#### [INSTRUCTIONS FOR THE TASK]
Show every line in the entries below where the word "part" appears.

#### [DATASET CONTENT]
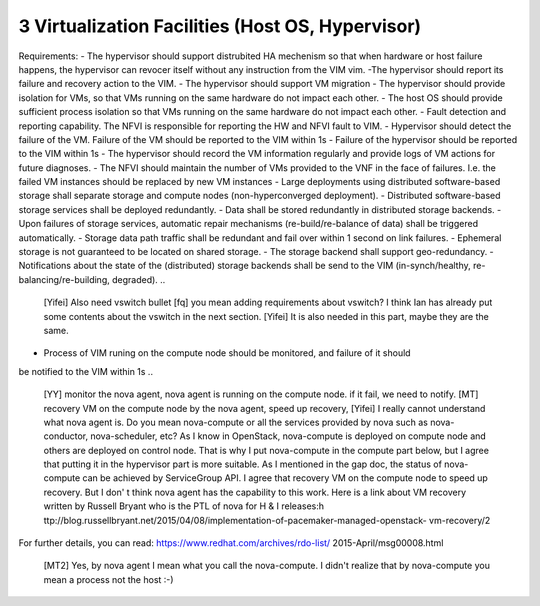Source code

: 3  Virtualization Facilities (Host OS, Hypervisor)
====================================================

Requirements:
- The hypervisor should support distrubited HA mechenism so that when hardware or
host failure happens, the hypervisor can revocer itself without any instruction
from the VIM vim.
-The hypervisor should report its failure and recovery action to the VIM.
- The hypervisor should support VM migration
- The hypervisor should provide isolation for VMs, so that VMs running on the same
hardware do not impact each other.
- The host OS should provide sufficient process isolation so that VMs running on
the same hardware do not impact each other.
- Fault detection and reporting capability. The NFVI is responsible for reporting the HW
and NFVI fault to VIM.
- Hypervisor should detect the failure of the VM. Failure of the VM should be reported to
the VIM within 1s
- Failure of the hypervisor should be reported to the VIM within 1s
- The hypervisor should record the VM information regularly and provide logs of
VM actions for future diagnoses.
- The NFVI should maintain the number of VMs provided to the VNF in the face of failures.
I.e. the failed VM instances should be replaced by new VM instances
- Large deployments using distributed software-based storage shall separate storage and
compute nodes (non-hyperconverged deployment).
- Distributed software-based storage services shall be deployed redundantly.
- Data shall be stored redundantly in distributed storage backends.
- Upon failures of storage services, automatic repair mechanisms (re-build/re-balance of
data) shall be triggered automatically.
- Storage data path traffic shall be redundant and fail over within 1 second on link
failures.
- Ephemeral storage is not guaranteed to be located on shared storage.
- The storage backend shall support geo-redundancy.
- Notifications about the state of the (distributed) storage backends shall be send to the
VIM (in-synch/healthy, re-balancing/re-building, degraded).
..
 [Yifei] Also need vswitch bullet
 [fq] you mean adding requirements about vswitch? I think Ian has already put some
 contents about the vswitch in the next section.
 [Yifei] It is also needed in this part, maybe they are the same.
- Process of VIM runing on the compute node should be monitored, and failure of it should
be notified to the VIM within 1s
..
 [YY] monitor the nova agent, nova agent is running on the compute node. if it fail, we
 need to notify.
 [MT] recovery VM on the compute node by the nova agent, speed up recovery,
 [Yifei] I really cannot understand what nova agent is. Do you mean nova-compute or all
 the services provided by nova such as nova-conductor, nova-scheduler, etc?
 As I know in OpenStack, nova-compute is deployed on compute node and others are deployed
 on control node. That is why I put nova-compute in the compute part below, but I agree
 that putting it in the hypervisor part is more suitable.
 As I mentioned in the gap doc, the status of nova-compute can be achieved by ServiceGroup
 API.
 I agree that recovery VM on the compute node to speed up recovery. But I don' t think
 nova agent has the capability to this work. Here is a link about VM recovery written by
 Russell Bryant who is the PTL of nova for H & I releases:h
 ttp://blog.russellbryant.net/2015/04/08/implementation-of-pacemaker-managed-openstack-
 vm-recovery/2
For further details, you can read: https://www.redhat.com/archives/rdo-list/
2015-April/msg00008.html
 [MT2] Yes, by nova agent I mean what you call the nova-compute. I didn't realize that by
 nova-compute you mean a process not the host :-)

#### [WRITTEN SOLUTION]
 [Yifei] It is also needed in this part, maybe they are the same.
 on control node. That is why I put nova-compute in the compute part below, but I agree
 that putting it in the hypervisor part is more suitable.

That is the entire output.